Extracted records
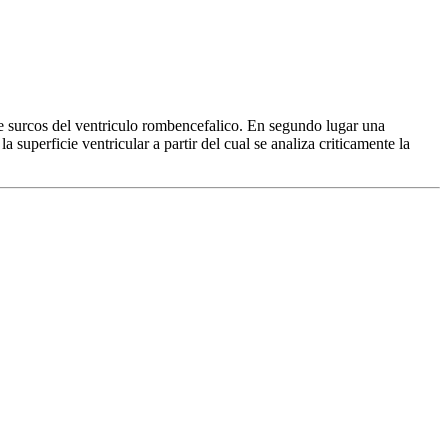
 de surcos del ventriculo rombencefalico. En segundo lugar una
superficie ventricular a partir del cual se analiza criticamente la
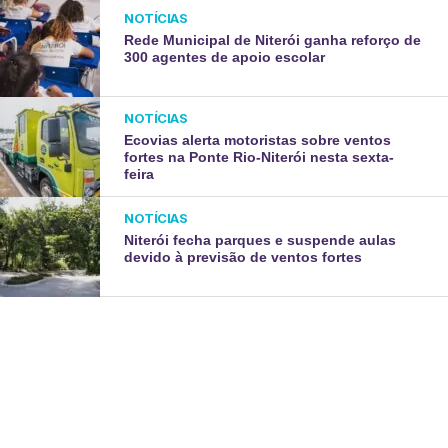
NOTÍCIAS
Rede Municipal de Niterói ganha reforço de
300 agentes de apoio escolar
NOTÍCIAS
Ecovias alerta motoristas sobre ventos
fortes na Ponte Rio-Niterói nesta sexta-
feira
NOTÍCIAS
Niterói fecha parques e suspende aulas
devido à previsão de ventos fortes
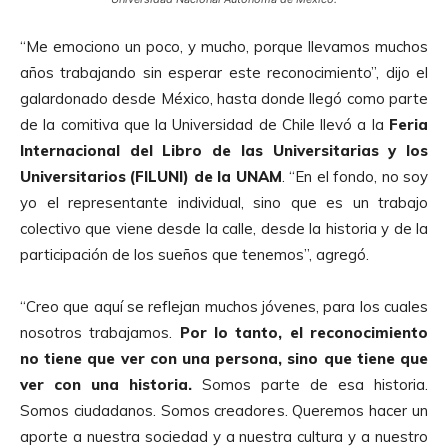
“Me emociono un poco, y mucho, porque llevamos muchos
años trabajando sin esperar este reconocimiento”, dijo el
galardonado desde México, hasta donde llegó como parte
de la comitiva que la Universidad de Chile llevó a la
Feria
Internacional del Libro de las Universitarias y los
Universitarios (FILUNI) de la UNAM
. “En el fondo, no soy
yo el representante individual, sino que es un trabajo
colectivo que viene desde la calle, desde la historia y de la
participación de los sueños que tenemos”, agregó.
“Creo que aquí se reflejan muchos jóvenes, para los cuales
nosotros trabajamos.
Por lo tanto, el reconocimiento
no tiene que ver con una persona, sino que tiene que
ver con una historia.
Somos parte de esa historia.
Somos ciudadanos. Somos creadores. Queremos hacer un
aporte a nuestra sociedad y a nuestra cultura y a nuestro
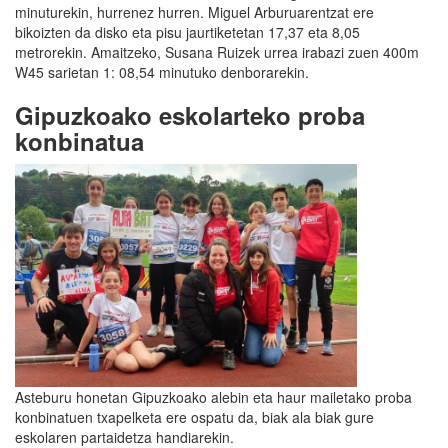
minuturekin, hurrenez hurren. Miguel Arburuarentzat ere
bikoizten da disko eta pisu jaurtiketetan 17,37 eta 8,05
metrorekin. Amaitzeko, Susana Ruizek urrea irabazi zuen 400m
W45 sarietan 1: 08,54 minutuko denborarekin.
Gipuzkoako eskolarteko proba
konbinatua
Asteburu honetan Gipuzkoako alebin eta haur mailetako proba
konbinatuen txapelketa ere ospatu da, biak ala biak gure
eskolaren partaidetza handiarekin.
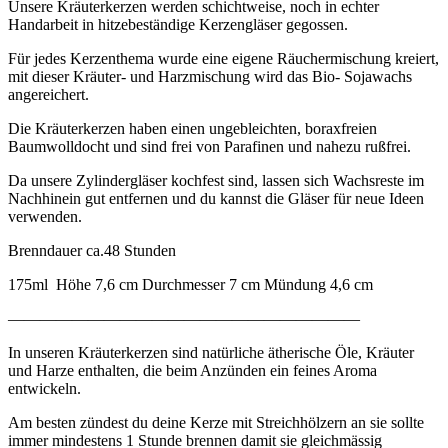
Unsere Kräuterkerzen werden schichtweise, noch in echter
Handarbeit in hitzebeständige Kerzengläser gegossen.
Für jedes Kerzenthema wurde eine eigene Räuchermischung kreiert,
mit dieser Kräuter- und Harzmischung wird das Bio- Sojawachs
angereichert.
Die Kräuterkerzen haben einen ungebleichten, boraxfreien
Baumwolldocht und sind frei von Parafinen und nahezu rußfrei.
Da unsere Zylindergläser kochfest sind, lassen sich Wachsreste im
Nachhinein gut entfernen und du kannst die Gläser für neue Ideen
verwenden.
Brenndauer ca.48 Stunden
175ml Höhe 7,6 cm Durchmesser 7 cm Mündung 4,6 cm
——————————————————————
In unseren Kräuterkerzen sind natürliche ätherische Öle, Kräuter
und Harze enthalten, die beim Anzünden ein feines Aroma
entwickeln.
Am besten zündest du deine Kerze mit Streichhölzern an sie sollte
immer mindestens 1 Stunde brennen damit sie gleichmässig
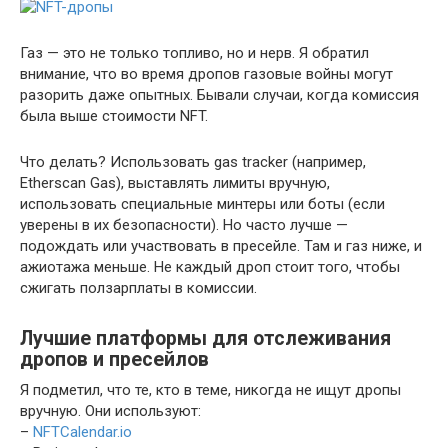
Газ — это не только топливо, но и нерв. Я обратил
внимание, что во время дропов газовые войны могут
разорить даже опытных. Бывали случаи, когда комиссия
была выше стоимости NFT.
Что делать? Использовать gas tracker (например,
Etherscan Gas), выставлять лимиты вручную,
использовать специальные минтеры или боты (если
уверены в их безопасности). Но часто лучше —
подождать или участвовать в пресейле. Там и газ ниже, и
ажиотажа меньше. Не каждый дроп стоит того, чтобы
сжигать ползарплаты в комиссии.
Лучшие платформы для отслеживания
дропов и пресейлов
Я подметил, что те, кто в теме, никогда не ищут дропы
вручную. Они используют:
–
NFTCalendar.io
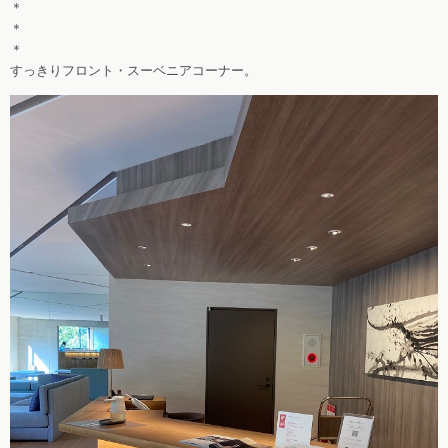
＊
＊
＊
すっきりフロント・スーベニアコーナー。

▸ INSTRUCTIONS FOR THE TASK:
Without including any pictures, please restate all the records exactly.

▸ EXERCISE ANSWER:
 de surcos del ventriculo rombencefalico. En segundo lugar una
superficie ventricular a partir del cual se analiza criticamente la
NOTÍCIAS
Rede Municipal de Niterói ganha reforço de
300 agentes de apoio escolar
NOTÍCIAS
Ecovias alerta motoristas sobre ventos
fortes na Ponte Rio-Niterói nesta sexta-
feira
NOTÍCIAS
Niterói fecha parques e suspende aulas
devido à previsão de ventos fortes
“Me emociono un poco, y mucho, porque llevamos muchos
años trabajando sin esperar este reconocimiento”, dijo el
galardonado desde México, hasta donde llegó como parte
de la comitiva que la Universidad de Chile llevó a la
Feria
Internacional del Libro de las Universitarias y los
Universitarios (FILUNI) de la UNAM
. “En el fondo, no soy
yo el representante individual, sino que es un trabajo
colectivo que viene desde la calle, desde la historia y de la
participación de los sueños que tenemos”, agregó.
“Creo que aquí se reflejan muchos jóvenes, para los cuales
nosotros trabajamos.
Por lo tanto, el reconocimiento
no tiene que ver con una persona, sino que tiene que
ver con una historia.
Somos parte de esa historia.
Somos ciudadanos. Somos creadores. Queremos hacer un
aporte a nuestra sociedad y a nuestra cultura y a nuestro
minuturekin, hurrenez hurren. Miguel Arburuarentzat ere
bikoizten da disko eta pisu jaurtiketetan 17,37 eta 8,05
metrorekin. Amaitzeko, Susana Ruizek urrea irabazi zuen 400m
W45 sarietan 1: 08,54 minutuko denborarekin.
Gipuzkoako eskolarteko proba
konbinatua
Asteburu honetan Gipuzkoako alebin eta haur mailetako proba
konbinatuen txapelketa ere ospatu da, biak ala biak gure
eskolaren partaidetza handiarekin.
Unsere Kräuterkerzen werden schichtweise, noch in echter
Handarbeit in hitzebeständige Kerzengläser gegossen.
Für jedes Kerzenthema wurde eine eigene Räuchermischung kreiert,
mit dieser Kräuter- und Harzmischung wird das Bio- Sojawachs
angereichert.
Die Kräuterkerzen haben einen ungebleichten, boraxfreien
Baumwolldocht und sind frei von Parafinen und nahezu rußfrei.
Da unsere Zylindergläser kochfest sind, lassen sich Wachsreste im
Nachhinein gut entfernen und du kannst die Gläser für neue Ideen
verwenden.
Brenndauer ca.48 Stunden
175ml Höhe 7,6 cm Durchmesser 7 cm Mündung 4,6 cm
——————————————————————
In unseren Kräuterkerzen sind natürliche ätherische Öle, Kräuter
und Harze enthalten, die beim Anzünden ein feines Aroma
entwickeln.
Am besten zündest du deine Kerze mit Streichhölzern an sie sollte
immer mindestens 1 Stunde brennen damit sie gleichmässig
Газ — это не только топливо, но и нерв. Я обратил
внимание, что во время дропов газовые войны могут
разорить даже опытных. Бывали случаи, когда комиссия
была выше стоимости NFT.
Что делать? Использовать gas tracker (например,
Etherscan Gas), выставлять лимиты вручную,
использовать специальные минтеры или боты (если
уверены в их безопасности). Но часто лучше —
подождать или участвовать в пресейле. Там и газ ниже, и
ажиотажа меньше. Не каждый дроп стоит того, чтобы
сжигать ползарплаты в комиссии.
Лучшие платформы для отслеживания
дропов и пресейлов
Я подметил, что те, кто в теме, никогда не ищут дропы
вручную. Они используют:
–
NFTCalendar.io
＊
＊
＊
すっきりフロント・スーベニアコーナー。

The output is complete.